▶ _What the task requires_
From the records below, output exactly the lines running from the line containing "Cerrahi Tıp Birimleri" through the line containing "Hasta Ziyaret Saatleri", and no others.

(Stored items)
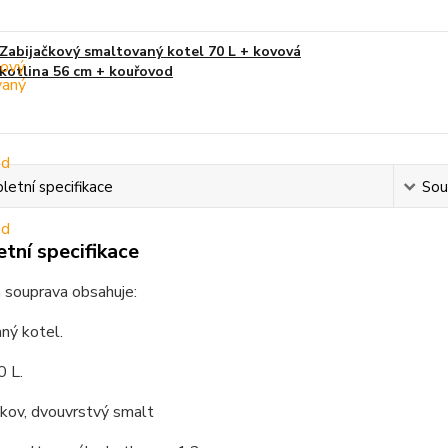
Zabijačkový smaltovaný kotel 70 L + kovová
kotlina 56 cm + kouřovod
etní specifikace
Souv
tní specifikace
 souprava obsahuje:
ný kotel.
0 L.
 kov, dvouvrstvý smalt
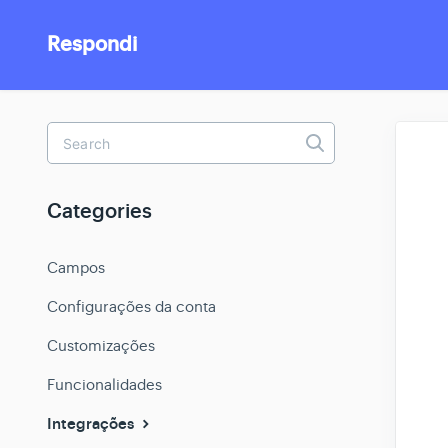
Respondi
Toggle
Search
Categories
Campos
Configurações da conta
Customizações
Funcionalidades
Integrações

---

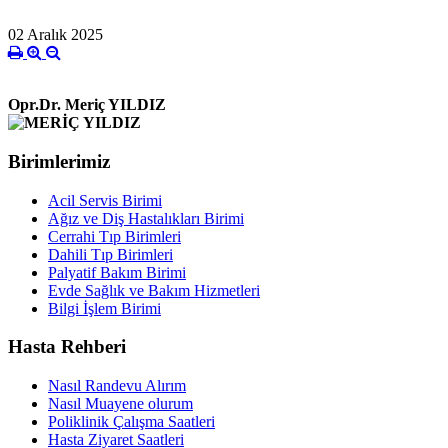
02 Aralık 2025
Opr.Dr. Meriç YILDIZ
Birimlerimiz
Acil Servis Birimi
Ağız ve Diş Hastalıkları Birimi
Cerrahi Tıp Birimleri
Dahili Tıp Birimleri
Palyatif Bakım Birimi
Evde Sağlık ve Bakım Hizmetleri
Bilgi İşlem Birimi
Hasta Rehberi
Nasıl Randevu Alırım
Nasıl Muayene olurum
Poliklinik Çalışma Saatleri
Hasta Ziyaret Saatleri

▶ _Answer below_
Cerrahi Tıp Birimleri
Dahili Tıp Birimleri
Palyatif Bakım Birimi
Evde Sağlık ve Bakım Hizmetleri
Bilgi İşlem Birimi
Hasta Rehberi
Nasıl Randevu Alırım
Nasıl Muayene olurum
Poliklinik Çalışma Saatleri
Hasta Ziyaret Saatleri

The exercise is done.